There are a few negatives:

  1. Timings using coroutine.yield(delay) are not precise. Timings can vary significantly compared to raw tmr or real-time clock timings. Though most likely variations of a few milliseconds would be barely noticible on a human scale, you wouldn't want to use coroutine.yield() timings where electronic precision is required. For instance, PCA9685:fadeChannelPWM() did not work well at all using coroutine.yield for timing. It required a tmr:alarm() to generate a smooth transition.
  2. Inserting coroutine.yield() in every iteration of a loop slows it down. A lot! This may or may not matter depending on the application. If it matters, you can always use counters to control how often the loop returns control to the SDK.
  3. Modules tend to be longer and not as "tight". For that reason, it is highly recommended to leverage LFS for TaskQueue designs.

TaskQueue is not a magic bullet, it's just another tool in the toolbox.

How It Works

TaskQueue Tasks are actually coroutines. TaskQueue.lua implements a priority queue for Task scheduling, a non-overflowing microsecond clock, and an event loop for dispatching Task coroutines. Tasks are prioritized by the time after which they may next be dispatched. The event loop is implemented as a tmr.alarm() that fires at regular intervals, generally every one or two milliseconds, and dispatches Tasks something like this (see the actual source code for details):

  1. Examine the Task at the top of the priority queue - the one with the earliest time to next dispatch - and compare its dispatch time with the current clock time. If the time has not yet arrived to dispatch the next Task, or if a Task is already being dispatched, skip the remaining steps and wait for the next alarm to fire.
  2. Post garbage collection node task on the medium priority queue with: node.task.post(1, function() collectgarbage() end). This ensures that the Task segment will have as much memory as possible.
  3. Post the dispatcher as a node task on the low priority queue.

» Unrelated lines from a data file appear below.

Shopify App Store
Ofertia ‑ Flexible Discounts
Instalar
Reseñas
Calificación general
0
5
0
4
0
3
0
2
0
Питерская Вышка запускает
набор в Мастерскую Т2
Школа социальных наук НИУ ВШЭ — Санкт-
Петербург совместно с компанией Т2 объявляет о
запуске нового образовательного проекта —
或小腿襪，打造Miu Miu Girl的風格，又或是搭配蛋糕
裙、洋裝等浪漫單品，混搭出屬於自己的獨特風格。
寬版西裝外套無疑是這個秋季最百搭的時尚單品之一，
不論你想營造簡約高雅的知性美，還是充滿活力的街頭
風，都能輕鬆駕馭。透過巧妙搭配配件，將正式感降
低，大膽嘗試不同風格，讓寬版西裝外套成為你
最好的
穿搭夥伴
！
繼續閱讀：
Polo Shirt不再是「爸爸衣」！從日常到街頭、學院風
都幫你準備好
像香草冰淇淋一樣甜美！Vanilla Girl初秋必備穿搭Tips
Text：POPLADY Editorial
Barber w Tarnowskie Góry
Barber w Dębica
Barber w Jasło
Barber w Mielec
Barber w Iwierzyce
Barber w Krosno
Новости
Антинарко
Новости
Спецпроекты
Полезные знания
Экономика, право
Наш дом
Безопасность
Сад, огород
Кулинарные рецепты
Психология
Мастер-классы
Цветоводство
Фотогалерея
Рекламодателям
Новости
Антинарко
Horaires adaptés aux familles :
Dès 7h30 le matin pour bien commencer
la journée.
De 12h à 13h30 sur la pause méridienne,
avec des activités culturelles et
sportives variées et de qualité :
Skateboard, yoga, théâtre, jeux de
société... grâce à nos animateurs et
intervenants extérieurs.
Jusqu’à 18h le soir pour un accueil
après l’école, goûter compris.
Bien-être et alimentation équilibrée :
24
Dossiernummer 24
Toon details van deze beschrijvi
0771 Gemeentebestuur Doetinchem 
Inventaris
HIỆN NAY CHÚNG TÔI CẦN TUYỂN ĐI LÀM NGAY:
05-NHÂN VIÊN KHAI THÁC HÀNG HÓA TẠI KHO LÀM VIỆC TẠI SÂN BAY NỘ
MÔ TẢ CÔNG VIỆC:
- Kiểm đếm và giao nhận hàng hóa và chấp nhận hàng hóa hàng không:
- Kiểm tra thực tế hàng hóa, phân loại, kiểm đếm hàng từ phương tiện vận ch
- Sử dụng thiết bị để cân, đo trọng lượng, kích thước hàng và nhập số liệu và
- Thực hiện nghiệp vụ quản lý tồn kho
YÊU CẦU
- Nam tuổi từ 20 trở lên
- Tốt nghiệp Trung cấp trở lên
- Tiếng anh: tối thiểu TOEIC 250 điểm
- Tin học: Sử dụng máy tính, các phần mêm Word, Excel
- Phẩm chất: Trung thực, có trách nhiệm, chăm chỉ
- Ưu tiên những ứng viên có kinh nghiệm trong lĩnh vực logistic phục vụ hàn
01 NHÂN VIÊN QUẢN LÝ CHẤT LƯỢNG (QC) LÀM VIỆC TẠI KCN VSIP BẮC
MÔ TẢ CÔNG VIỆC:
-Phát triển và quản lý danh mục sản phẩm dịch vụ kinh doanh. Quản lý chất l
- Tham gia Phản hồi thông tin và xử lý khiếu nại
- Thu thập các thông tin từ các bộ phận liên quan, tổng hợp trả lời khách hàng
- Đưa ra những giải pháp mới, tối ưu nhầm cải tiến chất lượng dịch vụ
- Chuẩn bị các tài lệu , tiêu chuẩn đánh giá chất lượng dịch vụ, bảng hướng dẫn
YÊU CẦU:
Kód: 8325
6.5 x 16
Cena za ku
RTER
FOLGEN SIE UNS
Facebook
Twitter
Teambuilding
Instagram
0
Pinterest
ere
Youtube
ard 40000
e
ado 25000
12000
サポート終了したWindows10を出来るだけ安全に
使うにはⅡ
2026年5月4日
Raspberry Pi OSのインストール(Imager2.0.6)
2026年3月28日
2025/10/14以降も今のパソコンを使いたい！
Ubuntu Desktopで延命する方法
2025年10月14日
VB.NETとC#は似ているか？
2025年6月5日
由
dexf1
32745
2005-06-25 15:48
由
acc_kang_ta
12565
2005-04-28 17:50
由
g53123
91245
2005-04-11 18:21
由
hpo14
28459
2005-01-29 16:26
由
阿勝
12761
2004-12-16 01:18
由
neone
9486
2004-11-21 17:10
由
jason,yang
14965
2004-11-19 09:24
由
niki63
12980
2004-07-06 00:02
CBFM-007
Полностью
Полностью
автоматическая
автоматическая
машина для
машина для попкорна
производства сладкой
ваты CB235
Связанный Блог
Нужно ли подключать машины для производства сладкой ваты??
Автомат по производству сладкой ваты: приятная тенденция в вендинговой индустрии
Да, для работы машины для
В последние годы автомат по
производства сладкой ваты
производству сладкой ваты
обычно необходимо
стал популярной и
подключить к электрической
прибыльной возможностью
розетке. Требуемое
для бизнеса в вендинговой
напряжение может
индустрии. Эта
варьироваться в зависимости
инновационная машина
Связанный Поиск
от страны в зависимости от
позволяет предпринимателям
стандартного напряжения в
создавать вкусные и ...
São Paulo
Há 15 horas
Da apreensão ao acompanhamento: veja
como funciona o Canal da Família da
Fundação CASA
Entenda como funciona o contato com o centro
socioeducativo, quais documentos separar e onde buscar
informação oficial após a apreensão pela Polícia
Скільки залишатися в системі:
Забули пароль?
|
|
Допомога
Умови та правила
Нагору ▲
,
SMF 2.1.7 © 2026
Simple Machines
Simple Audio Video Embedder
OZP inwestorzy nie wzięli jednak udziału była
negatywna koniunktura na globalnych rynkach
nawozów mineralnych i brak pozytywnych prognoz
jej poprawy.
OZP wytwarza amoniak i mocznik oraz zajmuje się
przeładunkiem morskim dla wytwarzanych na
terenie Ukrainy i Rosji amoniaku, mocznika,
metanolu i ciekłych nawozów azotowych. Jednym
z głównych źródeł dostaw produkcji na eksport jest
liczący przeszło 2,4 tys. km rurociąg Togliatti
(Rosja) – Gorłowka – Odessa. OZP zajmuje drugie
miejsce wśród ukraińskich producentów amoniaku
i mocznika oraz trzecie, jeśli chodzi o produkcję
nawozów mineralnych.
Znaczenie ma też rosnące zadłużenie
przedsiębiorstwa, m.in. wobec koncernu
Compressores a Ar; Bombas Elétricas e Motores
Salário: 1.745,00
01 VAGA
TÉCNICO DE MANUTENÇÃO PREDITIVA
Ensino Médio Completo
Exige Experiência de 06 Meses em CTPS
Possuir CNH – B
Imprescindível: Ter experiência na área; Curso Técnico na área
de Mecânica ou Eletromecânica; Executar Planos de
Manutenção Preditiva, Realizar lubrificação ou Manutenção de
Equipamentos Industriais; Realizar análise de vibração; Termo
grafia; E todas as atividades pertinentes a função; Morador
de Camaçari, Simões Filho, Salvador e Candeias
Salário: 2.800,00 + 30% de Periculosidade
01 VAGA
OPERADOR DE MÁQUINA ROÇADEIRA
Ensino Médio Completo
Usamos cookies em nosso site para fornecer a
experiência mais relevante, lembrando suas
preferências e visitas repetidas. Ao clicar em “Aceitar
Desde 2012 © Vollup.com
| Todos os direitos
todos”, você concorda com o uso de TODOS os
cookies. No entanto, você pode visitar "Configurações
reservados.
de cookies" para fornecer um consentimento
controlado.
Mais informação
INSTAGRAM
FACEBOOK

When the dispatcher runs (after the garbage collection task) it does the following:
  • Remove the next Task from the priority queue and coroutine.resume() it to dispatch the next segment.
  • After the Task segment returns from resume(), update run time stats and check the coroutine status.
  • If the coroutine has crashed or ended normally, run the finalizer, if any, and clean up.
  • If the coroutine has yield()ed, compute the clock time when it may next be dispatched (either now or now + sleep time from the yield) and push it back on to the priority queue.

The result is that Task segments execute serially as low priority node tasks between yield()s and each time a Task calls coroutine.yield(), the SDK event loop gets control so that it can itself dispatch higher priority node tasks. Task segments are executed as low priority node tasks because these can apparently tolerate longer run times than other kinds of node tasks.